Der Traum vom schnellen Geld
10. März 2009Veles, eine Kleinstadt mit 55.000 Einwohnern. Früher war sie das industrielle Herz Jugoslawiens. Doch diese Zeiten sind lange vorbei. Jetzt hat die Stadt einen zweifelhaften Ruf: als Dealer-Metropole Mazedoniens.
Dealen statt Arbeiten
Bei einer Razzia in der Stadt, die mit einer Spezialeinheit der Hauptstadtpolizei in Skopje durchgeführt wurde, wurden fünf mutmaßliche Dealer festgenommen. Die Polizei beschlagnahmte Drogen, Waffen, Geld und die teuren Autos der Männer. Die Nummernschilder bestätigten den Verdacht, dass die Verhafteten zur "Frankfurt Mafia" gehören, einem Netzwerk, das Heroin und seit neuestem auch Kokain an Süchtige in Deutschland verkauft. Mittlerweile geht ein Großteil des Stoffs auch nach Österreich: In Wien lässt sich das Gramm Heroin doppelt so teuer verkaufen wie in Frankfurt.
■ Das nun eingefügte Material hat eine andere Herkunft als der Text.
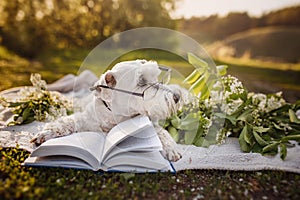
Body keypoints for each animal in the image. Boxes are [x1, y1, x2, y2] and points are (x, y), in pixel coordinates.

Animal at [31, 59, 184, 161]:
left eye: (156, 78)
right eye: (141, 82)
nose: (177, 97)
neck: (116, 116)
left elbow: (162, 132)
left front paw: (171, 148)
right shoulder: (85, 120)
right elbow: (67, 122)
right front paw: (46, 133)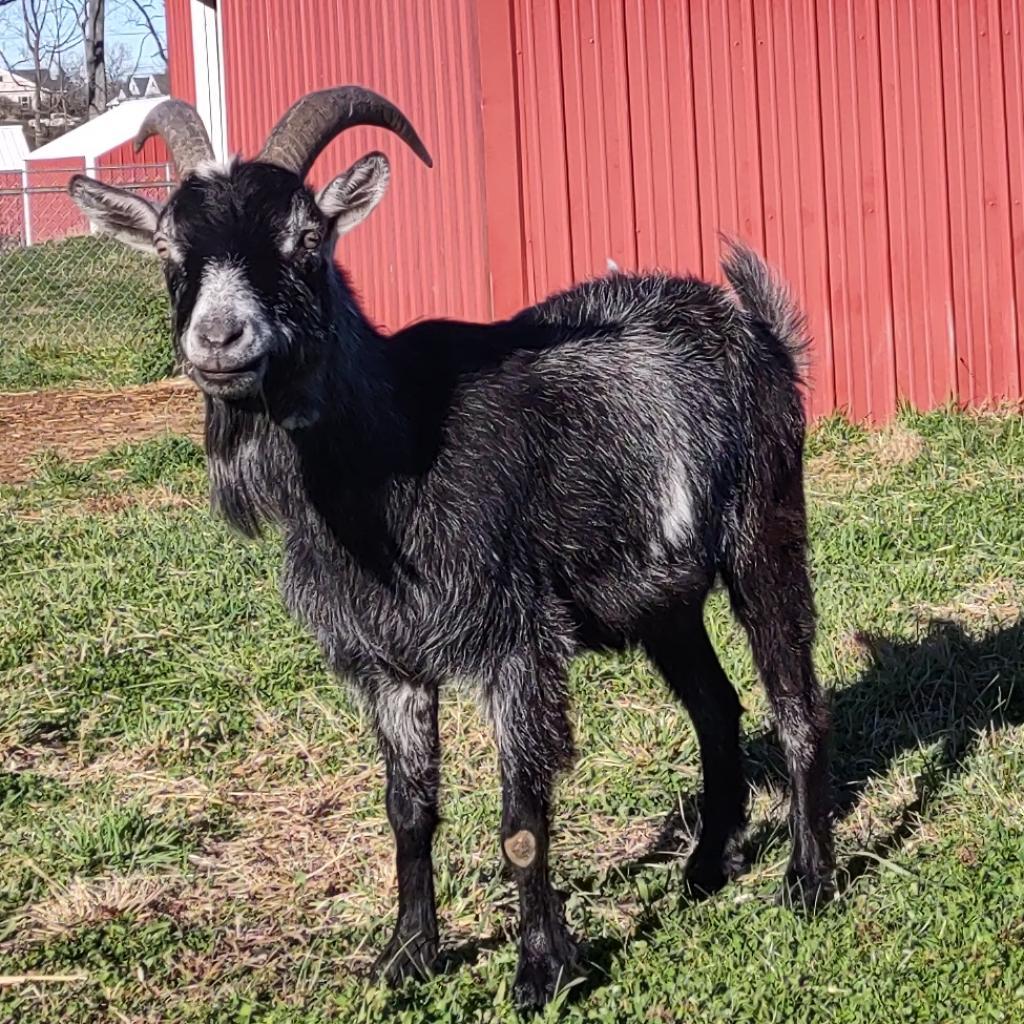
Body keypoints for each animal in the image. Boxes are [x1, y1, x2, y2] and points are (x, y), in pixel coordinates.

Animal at [69, 87, 834, 1010]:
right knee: (716, 708)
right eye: (169, 248)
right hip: (662, 597)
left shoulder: (517, 641)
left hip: (765, 531)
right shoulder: (387, 659)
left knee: (793, 699)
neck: (398, 447)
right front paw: (406, 958)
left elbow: (521, 817)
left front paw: (542, 972)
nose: (219, 339)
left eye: (306, 239)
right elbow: (409, 811)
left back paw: (809, 880)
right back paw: (705, 867)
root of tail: (756, 327)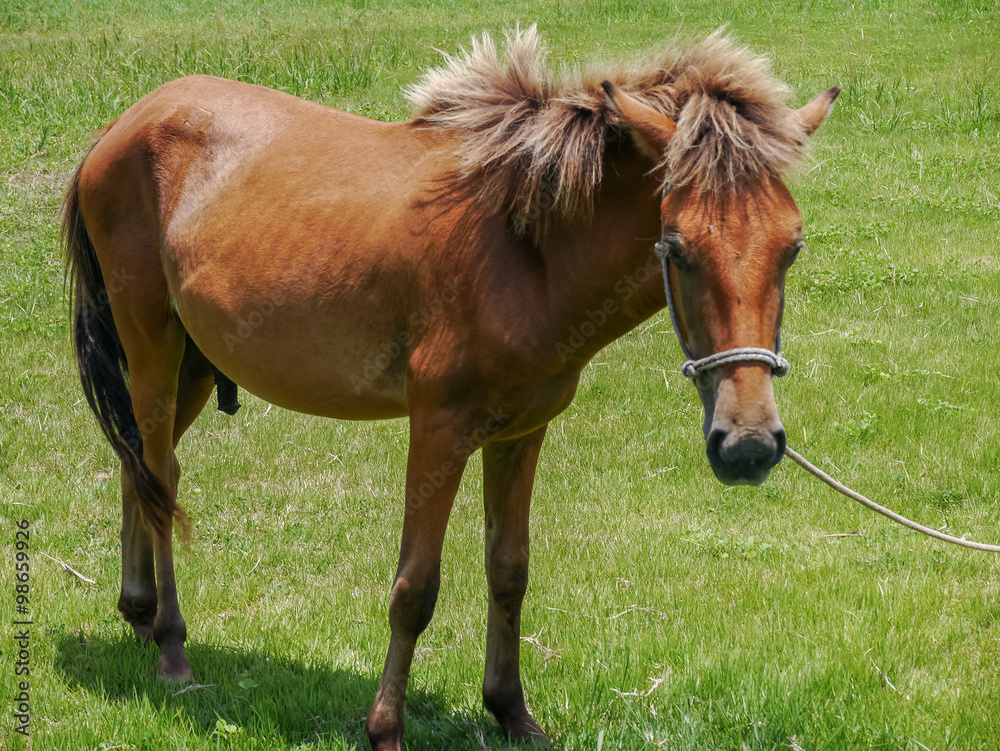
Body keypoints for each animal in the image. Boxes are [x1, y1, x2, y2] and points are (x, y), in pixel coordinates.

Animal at [64, 27, 837, 750]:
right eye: (677, 246)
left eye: (792, 247)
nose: (747, 444)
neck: (523, 252)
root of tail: (123, 123)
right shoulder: (438, 430)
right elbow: (415, 589)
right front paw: (385, 727)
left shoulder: (521, 431)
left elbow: (509, 571)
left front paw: (512, 712)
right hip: (154, 346)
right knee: (160, 479)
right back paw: (171, 647)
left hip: (189, 365)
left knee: (142, 463)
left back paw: (138, 613)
Nachschub und Verkauf sind fest in mazedonischer Hand - und viele der Dealer kommen aus Veles. Das hänge mit der Arbeitslosigkeit zusammen, erklärt der Polizist Radomir Karakachanov. "Für diese Leute ist es eine einfache Art, sich ihren Lebensunterhalt zu verdienen." Sein Kollege Igor Trajkovski ergänzt, dass es inoffiziell in Veles 400 Leute gebe, die in den Drogenhandel verstrickt seien. Aber diese Zahl sei noch nicht offiziell.
Vom bescheidenen Wohlstand zu 50 Prozent Arbeitslosenquote
Es ist wie ein Spinnennetz: Die Bosse sitzen im Ausland, in Mazedonien selbst rekrutieren junge Männer ihre Freunde. Das schnelle Geld lockt. Der Soziologie-Professor Ljube Luchkov nennt sie "Missbrauchte und Verführte". "In unserer Stadt hat ehrliche Arbeit keinen Wert mehr. Alles, was zählt, ist, über Nacht reich zu werden", erklärt er.
Früher ist in Veles niemand über Nacht reich geworden. Es gab bescheidenen Wohlstand durch harte Arbeit in Porzellan- oder Textilfabriken. Ein Metall verarbeitender Betrieb beschäftigte mehr als 2000 Menschen. Doch diese Zeiten sind vorbei: Nach dem Zerfall Jugoslawiens schlossen sieben große Fabriken. Heute liegt die Arbeitslosigkeit bei 50 Prozent. Das sei selbst für mazedonische Verhältnisse ein trauriger Spitzenwert, sagt Sashko Ristovski von der Kommunalverwaltung. 80 Prozent der Arbeitslosen seien ungelernte Arbeiter ohne Schulabschluss.
Ohne Hoffnung, ohne Perspektive
Zwar hat die Stadt ein neues Gewerbegebiet auf die grüne Wiese gesetzt. Doch das konnte bislang weder ausländische Investoren locken noch einheimische Unternehmer zur Schaffung neuer Jobs bewegen. Die Stimmung in Veles ist düster.
Solange die Arbeitslosenzahlen so hoch sind und es keine Perspektive für die Jugendlichen gibt, haben die Drogenbosse mit ihren Versprechungen vom schnellen Geld leichtes Spiel.